Supplied passage:
The combination of all our improvements in the Wolfcamp has resulted in well-level returns that are comparable to the Northern Midland Basin and a significant improvement in our net asset value. We are happy to get back to work in this asset and are excited about the opportunity to continue to improve performance here.

I'll now turn it over to Dane to discuss the continued progress we had made on the financial side of the business. Dane?

Dane E. Whitehead - Chief Financial Officer & Executive Vice President

Thanks, Clay, and Good morning all. In addition to the materials we posted for this call, we expect to file our 10-Q this afternoon. This quarter we delivered solid financial results and we've continued to make good progress in improving our balance sheet and increasing financial flexibility. Today, I'll highlight our progress to-date, and update our guidance for the rest of 2016.

So starting on slide 16, in Q2, we continued our trend of positive free cash flow. We generated approximately $26 million during the quarter, and year-to-date, we're approaching $150 million. Our financial results for the quarter were in line with our expectations and ahead of consensus estimates. Reported diluted earnings per share was $0.25 and adjusted diluted earnings per share was $0.21. We've generated net income of $62 million and adjusted EBITDAX of $256 million.

We continue to have success reducing costs with adjusted cash operating costs down 24%, compared to the second quarter of 2015. We also continue to reduce debt. At June 30, our net debt was approximately $3.9 billion, that's $900 million less than the balance at year-end of 2015. As of June 30, our available liquidity stands at approximately $750 million, and we expect to remain free cash flow positive for the balance of 2016, so all other factors being equal, liquidity should improve by year-end.

Slide 17 highlights our progress on improving our financial position. We're laser focused on improving our balance sheet and increasing our financial flexibility. And year-to-date, we've made meaningful progress.

Supplied entries:
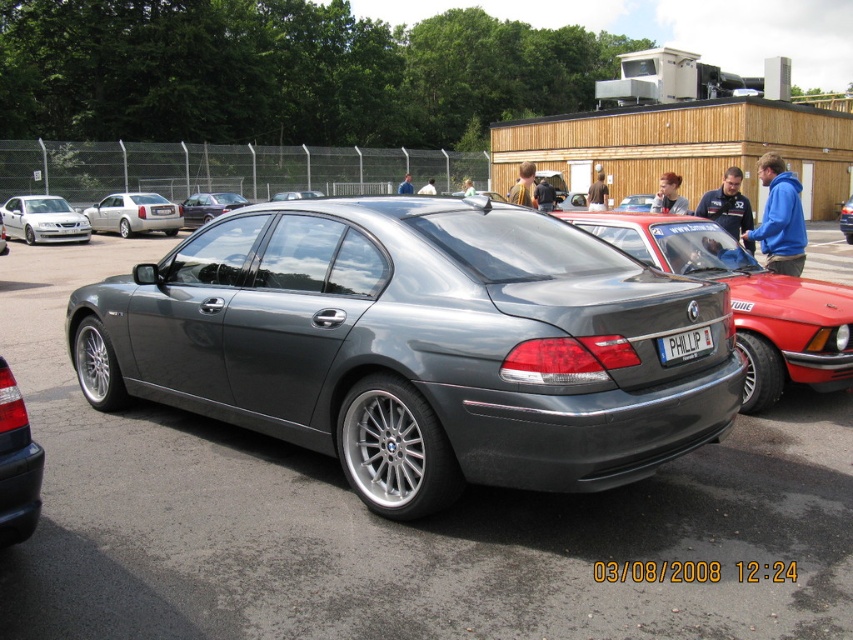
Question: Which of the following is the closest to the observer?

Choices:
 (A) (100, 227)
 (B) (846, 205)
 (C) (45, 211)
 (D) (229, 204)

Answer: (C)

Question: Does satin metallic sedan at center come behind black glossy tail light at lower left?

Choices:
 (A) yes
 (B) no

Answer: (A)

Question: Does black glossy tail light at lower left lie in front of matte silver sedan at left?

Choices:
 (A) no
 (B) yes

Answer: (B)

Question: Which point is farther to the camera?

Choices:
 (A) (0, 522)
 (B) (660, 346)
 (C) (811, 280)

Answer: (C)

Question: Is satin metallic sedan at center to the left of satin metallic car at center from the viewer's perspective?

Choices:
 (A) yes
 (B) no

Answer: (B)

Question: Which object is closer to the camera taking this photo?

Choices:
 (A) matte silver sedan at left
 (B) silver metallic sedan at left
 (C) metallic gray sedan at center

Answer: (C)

Problem details: Based on the earnings call excerpt, say whether each statement agrees with it, answering yes or no and quoting the exact words that decide it. 1. Net debt at June 30 was about $3.9 billion. 2. Adjusted diluted earnings per share for the quarter was $0.25. 3. Adjusted cash operating costs fell 24% compared with the second quarter of 2015. The data above comes from a separate source and is unrelated to the earnings call excerpt.

Result of the task:
1. Yes: "At June 30, our net debt was approximately $3.9 billion"
2. No: "adjusted diluted earnings per share was $0.21"
3. Yes: "adjusted cash operating costs down 24%, compared to the second quarter of 2015"